Giusi Arimatea

TEATRO

KEAN

Debutto al Clan Off dello spettacolo “Kean”, evento speciale fuori abbonamento, che prende le mosse da un testo di Raymund FitzSimons sul più grande attore teatrale inglese e che, diretto da Adriano Mangano, letteralmente si affida al talento di Alessio Bonaffini per comunicare l’essenza di un’avventura umana attraverso la potenza catalizzatrice dell’arte. 
Nei suoi indumenti semplici e dentro quel dolore che lo sguardo allucinato non prova neppure ad adombrare e che nulla può di fatto lenire, Edmund Kean esorta il pubblico a non dare consigli. Ché la disperazione non ammette sortite da parte di quella quarta parete attraverso gli occhi della quale Kean ha già misurato tutta quanta la sua vita.
E innanzi al termometro delle sue prestazioni artistiche, l’attore indossa una giubba variopinta da buffone e inizia a raccontare la sua storia.
Si diceva fosse figlio d’una prostituta e d’un alcolizzato. Un destino segnato, la fame per dieci lunghi anni, e un sogno da inseguire. “O Cesare o nulla” era il suo motto.
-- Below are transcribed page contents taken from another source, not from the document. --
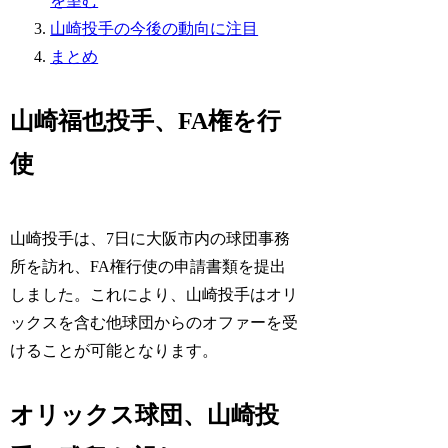
を望む
山崎投手の今後の動向に注目
まとめ
山崎福也投手、FA権を行
使
山崎投手は、7日に大阪市内の球団事務
所を訪れ、FA権行使の申請書類を提出
しました。これにより、山崎投手はオリ
ックスを含む他球団からのオファーを受
けることが可能となります。
オリックス球団、山崎投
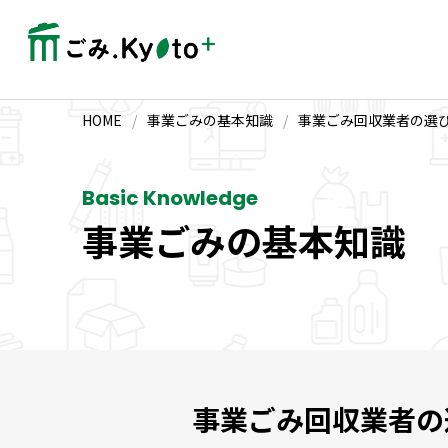
HOME
/
事業ごみの基本知識
/
事業ごみ回収業者の選
Basic Knowledge
事業ごみの基本知識
事業ごみ回収業者の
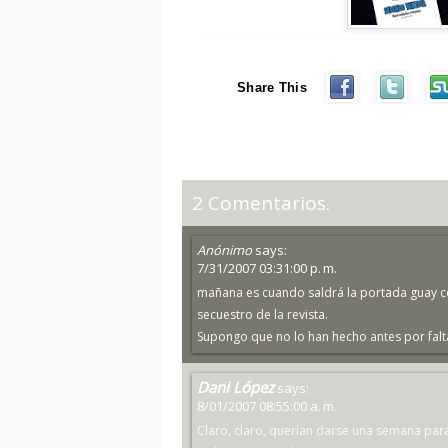
Share This
2 Comentarios.
Anónimo
says:
7/31/2007 03:31:00 p. m.
mañana es cuando saldrá la portada guay co
secuestro de la revista.
Supongo que no lo han hecho antes por falt
Dani López
says:
8/01/2007 08:55:00 a. m.
Claro, claro, querían darse una semana par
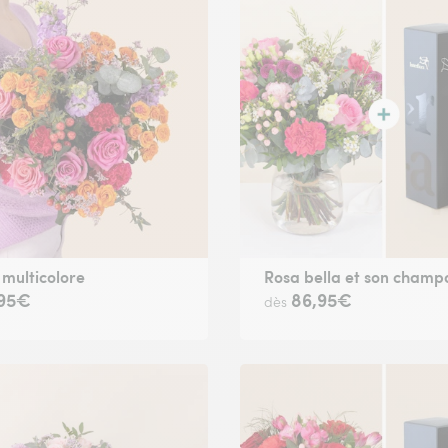
 multicolore
Rosa bella et son cham
,95€
86,95€
dès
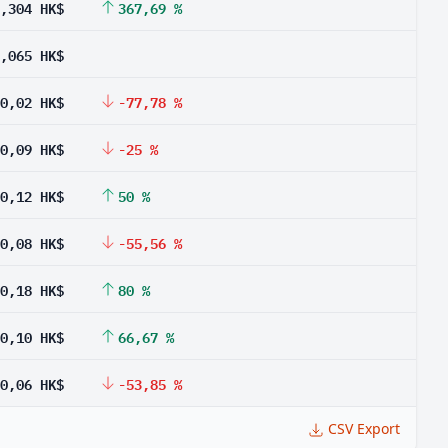
,304 HK$
367,69 %
,065 HK$
0,02 HK$
-77,78 %
0,09 HK$
-25 %
0,12 HK$
50 %
0,08 HK$
-55,56 %
0,18 HK$
80 %
0,10 HK$
66,67 %
0,06 HK$
-53,85 %
CSV Export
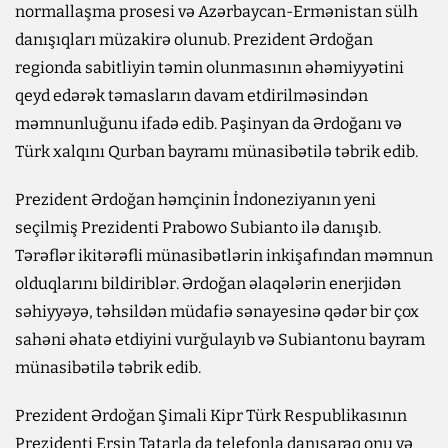
normallaşma prosesi və Azərbaycan-Ermənistan sülh
danışıqları müzakirə olunub. Prezident Ərdoğan
regionda sabitliyin təmin olunmasının əhəmiyyətini
qeyd edərək təmasların davam etdirilməsindən
məmnunluğunu ifadə edib. Paşinyan da Ərdoğanı və
Türk xalqını Qurban bayramı münasibətilə təbrik edib.
Prezident Ərdoğan həmçinin İndoneziyanın yeni
seçilmiş Prezidenti Prabowo Subianto ilə danışıb.
Tərəflər ikitərəfli münasibətlərin inkişafından məmnun
olduqlarını bildiriblər. Ərdoğan əlaqələrin enerjidən
səhiyyəyə, təhsildən müdafiə sənayesinə qədər bir çox
sahəni əhatə etdiyini vurğulayıb və Subiantonu bayram
münasibətilə təbrik edib.
Prezident Ərdoğan Şimali Kipr Türk Respublikasının
Prezidenti Ersin Tatarla da telefonla danışaraq onu və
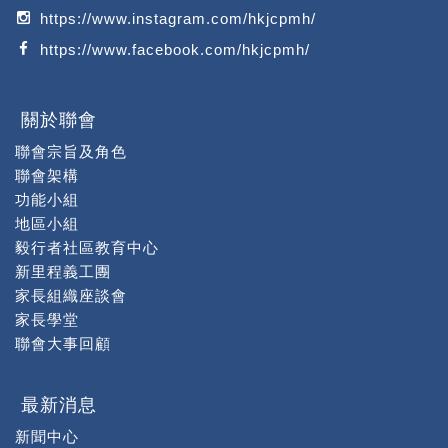
https://www.instagram.com/hkjcpmh/
https://www.facebook.com/hkjcpmh/
關於聯會
聯會宗旨及角色
聯會架構
功能小組
地區小組
毅行者社區教育中心
新里程義工團
家長組織座談會
家長學堂
聯會大事回顧
最新消息
新聞中心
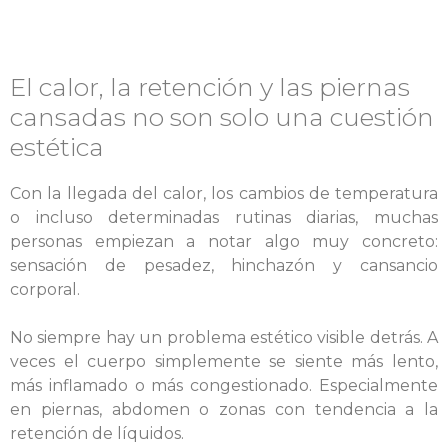
El calor, la retención y las piernas
cansadas no son solo una cuestión
estética
Con la llegada del calor, los cambios de temperatura
o incluso determinadas rutinas diarias, muchas
personas empiezan a notar algo muy concreto:
sensación de pesadez, hinchazón y cansancio
corporal.
No siempre hay un problema estético visible detrás. A
veces el cuerpo simplemente se siente más lento,
más inflamado o más congestionado. Especialmente
en piernas, abdomen o zonas con tendencia a la
retención de líquidos.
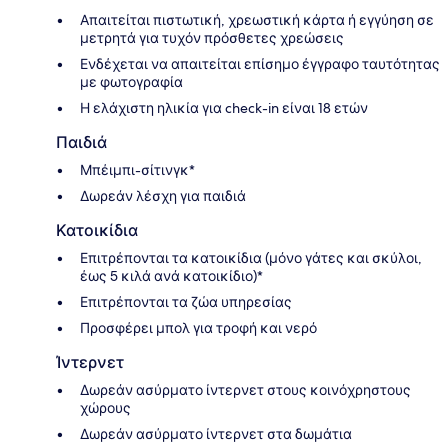
Απαιτείται πιστωτική, χρεωστική κάρτα ή εγγύηση σε
μετρητά για τυχόν πρόσθετες χρεώσεις
Ενδέχεται να απαιτείται επίσημο έγγραφο ταυτότητας
με φωτογραφία
Η ελάχιστη ηλικία για check-in είναι 18 ετών
Παιδιά
Μπέιμπι-σίτινγκ*
Δωρεάν λέσχη για παιδιά
Κατοικίδια
Επιτρέπονται τα κατοικίδια (μόνο γάτες και σκύλοι,
έως 5 κιλά ανά κατοικίδιο)*
Επιτρέπονται τα ζώα υπηρεσίας
Προσφέρει μπολ για τροφή και νερό
Ίντερνετ
Δωρεάν ασύρματο ίντερνετ στους κοινόχρηστους
χώρους
Δωρεάν ασύρματο ίντερνετ στα δωμάτια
E negli occhi il Drury Lane e il Covent Garden, al tempo in cui la desolazione e lo sconforto della provincia lo avevano intrappolato nella famosa maschera bergamasca della commedia dell’arte. 
Ma Kean Arlecchino era solo per necessità: una moglie e due figli da sfamare reclamavano compromessi o un lavoro vero. Il sempiterno dramma dell’uomo che rincorre i propri sogni e contemporaneamente fa i conti con la cruda realtà. 
Talora assennato, più spesso sconsiderato nel vagheggiare il successo che aveva sempre creduto di meritare, Kean di tanto in tanto recitava Shakespeare. Indossava gli abiti di Amleto, ma la fame subito dopo glieli strappava e nuovamente lo costringeva alla giubba di Arlecchino. Avrebbe dato la propria vita ai figli, se solo la vita gli fosse appartenuta. Ma quella ormai apparteneva solo al teatro. Kean viveva le tragedie shakespeariane, la sua famiglia la miseria. A volte si domandava se non fosse necessario attraversare l’inferno per raggiungere la luce, ma la luce pareva sempre spostarsi di un metro più in là. 
Dal Macbeth, “La vita non è che un’ombra che cammina, un povero attore che si pavoneggia sulla scena, per un’ora, e poi non si ascolta più”. Ma Kean, malgrado ciò, andava avanti. 
Oltre la vita e oltre la morte, quella di un figlio cui gli stenti hanno ucciso il futuro. 
Kean è stato fagocitato dal suo sogno, dalla sua genialità inflessibile, da quella sfida che aveva sottomesso al teatro la vita. Kean malamente si trascinava nel mondo, abbandonandosi al sesso e all’alcol, salvo poi ricomporsi sulla scena. 
Arriva la gloria, ma è effimera come è effimero il tutto entro cui un’esistenza qualunque rincorre una parvenza di senso. L’oscurità cede allora il passo alla luce, puntata su Shylock il giorno del debutto al Drury Lane. Le tenebre appena dietro l’angolo. E di lì a poco la dissolutezza di Kean oltre la scena a fare il suo ingresso a teatro, per inchiodarlo. 
Tra i tormenti e i deliri di una creatura fragile che confonde ormai vita e arte, si compie il destino al quale solo il palcoscenico poteva rinviare la morte. Eppure Kean è dentro il suo Otello che rinuncia alla vita. In quell’ultima interpretazione al Covent Garden, quando d’improvviso crolla, implorando il figlio di annunciarne la morte. Spettacolare anch’essa, come spettacolare Kean aveva scelto fosse la sua vita. 
Alla regia di Adriana Mangano la costruzione dell’evento, cui hanno contribuito scene e costumi di Liliana Pispisa, e dell’identità intima prima ancora che comportamentale di quel personaggio al quale presta anima e corpo Alessio Bonaffini. Straordinariamente dotato, Bonaffini supera per Kean i propri limiti fisici e psicologici, si mette a nudo, riversa sulla scena la verità della sua adesione personale e sottrae all’azione quella teatralità che la maschera di Arlecchino aveva invece imposto a Kean. E non v’è distanza tra l’uno e l’altro attore, avvinghiati sul medesimo terreno emozionale che li condanna a recitare, per vivere o morire.